Let's say that the filter pulls in 440 CFM of air over the entire surface (I know, that isn't the true value for this filter, but let's just use it for math simplicity), and that the length is 11 inches. That means that each inch is pulling in 44 CFM, right? Right.
So, if you start from the dead end of the filter, the first inch is pulling in 44 CFM, and inside of that first inch, only 44 CFM is flowing towards the open end. Now add to that the second inch of length, and you now have 88 CFM flowing in the filter towards the open end, but the surface is still seeing only 44 CFM at each inch increment.
This process continues as you get closer and closer to the end of the filter until you end up with a whopping 440 CFM flowing through the same cross sectional area that was only seeing a flow of 44 CFM at the opposite end. That's why there is a difference in internal vacuum from one end to the other, and at the same time the entire outer surface area gets evenly covered with dirt.
Same type of process is happening in your pool's filter.
Last edited by F250_; Aug 30, 2007 at 10:16 PM.

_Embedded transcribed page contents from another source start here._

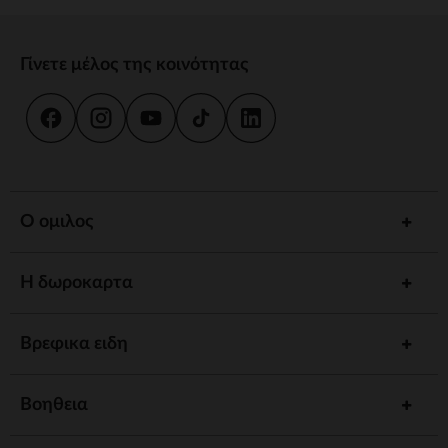
Γίνετε μέλος της κοινότητας
Ο ομιλος
Η δωροκαρτα
Βρεφικα ειδη
Βοηθεια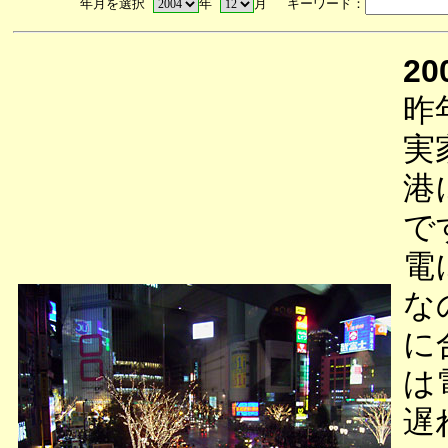
年月を選択
年
月 キーワード：
20
昨
実
港
で
電
な
に
は
遅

I'm now trying to visualize (yes, I'm a very visual thinker) where the best place to measure it is. I'm thinking you're saying right at the center of the intake neck to make it an equivalent place to compare the other filters. Putting it up into the middle or end of the filter is an arbitrary place, and has no reference compared to a different (shaped) filter. Am I getting close?
Joe
Last edited by Izzy351; Aug 30, 2007 at 10:24 PM.